Each year, U.S. Citizenship and Immigration Services (USCIS) processes millions of applications and petitions for persons seeking to visit or reside in the U.S. or become citizens. USCIS’s Fraud Detection and National Security Directorate (FDNS) leads efforts to combat fraud and detect national security and public safety threats posed by applicants. Each year, FDNS completes thousands of administrative investigations into benefit fraud concerns.

USCIS Fraud Detection and National Security Directorate (FDNS) Fraud Cases Completed, Fiscal Years 2016 through 2021

USCIS Fraud Detection and National Security Directorate (FDNS) Fraud Cases Completed, Fiscal Years 2016 through 2021

USCIS uses a staffing model to estimate the number of Immigration Officers needed to handle FDNS’s projected workload. However, the FDNS staffing model’s assumptions do not reflect operating conditions. Also, due to inconsistent data entry practices, the data used in the staffing model do not accurately reflect FDNS staff workloads. Conducting additional analyses to identify factors that affect FDNS’s workload and issuing guidance to clarify data entry practices would improve the accuracy of the staffing model’s estimates.

USCIS has conducted fraud risk assessments for three immigration benefit types in response to prior GAO recommendations. However, USCIS does not have a process for regularly conducting these assessments because no USCIS entity is responsible for leading them. Implementing a process for conducting fraud risk assessments would help FDNS better understand its fraud risks. In addition, while FDNS has documented some of its antifraud activities, it has not developed an antifraud strategy to guide their design and implementation and the allocation of resources to its highest-risk areas. Implementing a process for developing an antifraud strategy could help FDNS ensure that it has an appropriate balance of antifraud activities to address its fraud risks.

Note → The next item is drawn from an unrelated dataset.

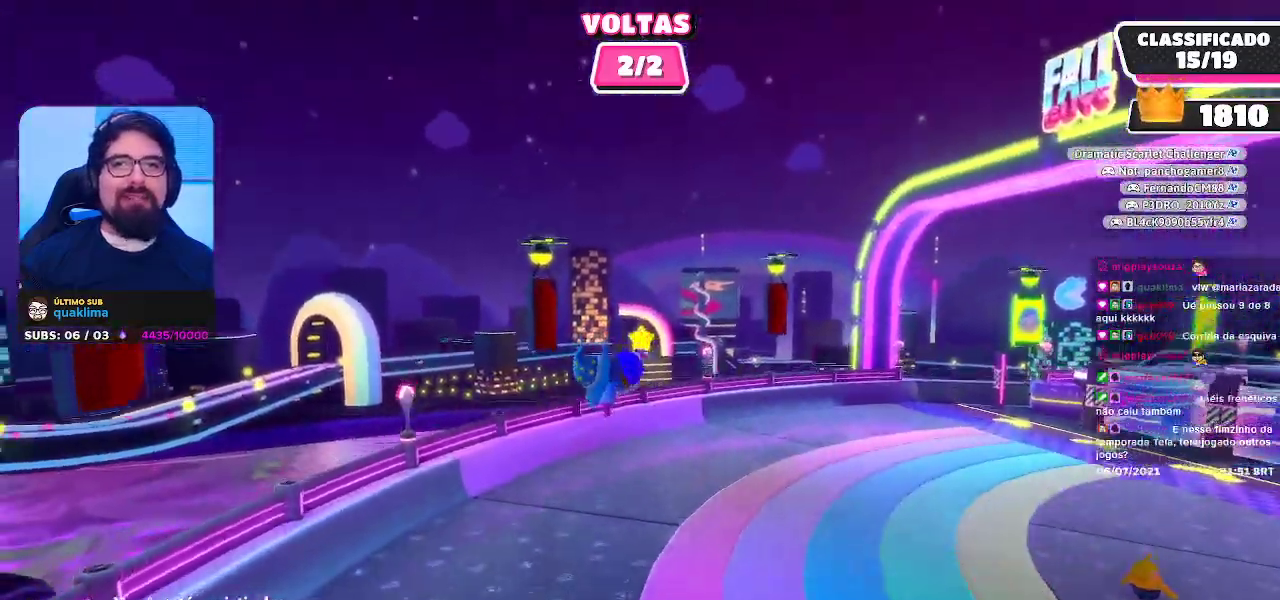
{"buttons": [], "left_stick": "center", "right_stick": "center", "events": [[283, "right_stick", "up-right"], [500, "right_stick", "center"]]}
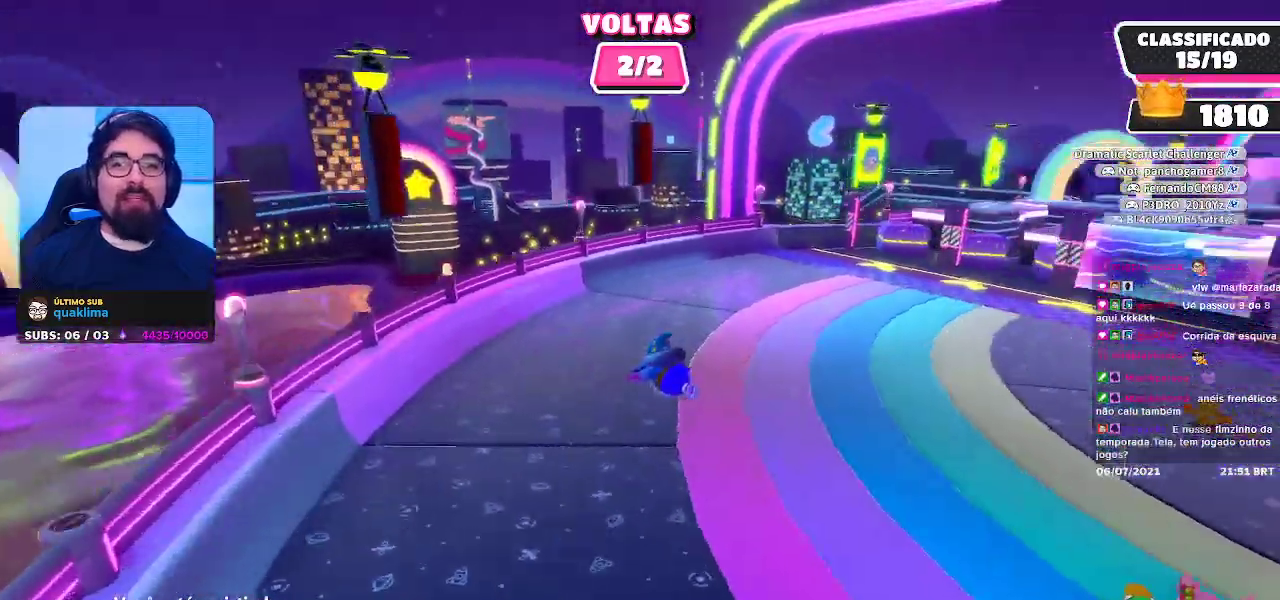
{"buttons": [], "left_stick": "center", "right_stick": "center", "events": [[200, "right_stick", "up-right"], [350, "right_stick", "center"]]}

Since fiscal year 2016, USCIS has implemented several changes to its antifraud activities. These changes include adding new activities, modifying ongoing activities, and developing technology tools to support operations. However, FDNS has not evaluated its antifraud activities for efficiency and effectiveness. Implementing a process for risk-based evaluation of antifraud activities would provide FDNS greater assurance that it is effectively preventing, detecting, and responding to potential fraud.

Why GAO Did This Study

To help ensure the integrity of the immigration system, FDNS develops policies and procedures for detecting benefit fraud, national security, and public safety concerns related to immigration benefit applications. It also conducts administrative investigations in those areas, among other activities. For example, FDNS investigates concerns that the marriages that form the basis of family-based immigration benefits are not bona fide, or that international students are not meeting attendance criteria to maintain their nonimmigrant status.

A 2020 House Appropriations Committee report included a provision for GAO to review USCIS fraud detection operations. This review describes FDNS’s workload and evaluates, among other things, USCIS processes to determine staff resource needs; efforts to assess fraud risks and develop an antifraud strategy; and efforts to evaluate the effectiveness and efficiency of antifraud activities. GAO analyzed USCIS documents and data on FDNS operations from fiscal years 2016 through 2021 and interviewed officials.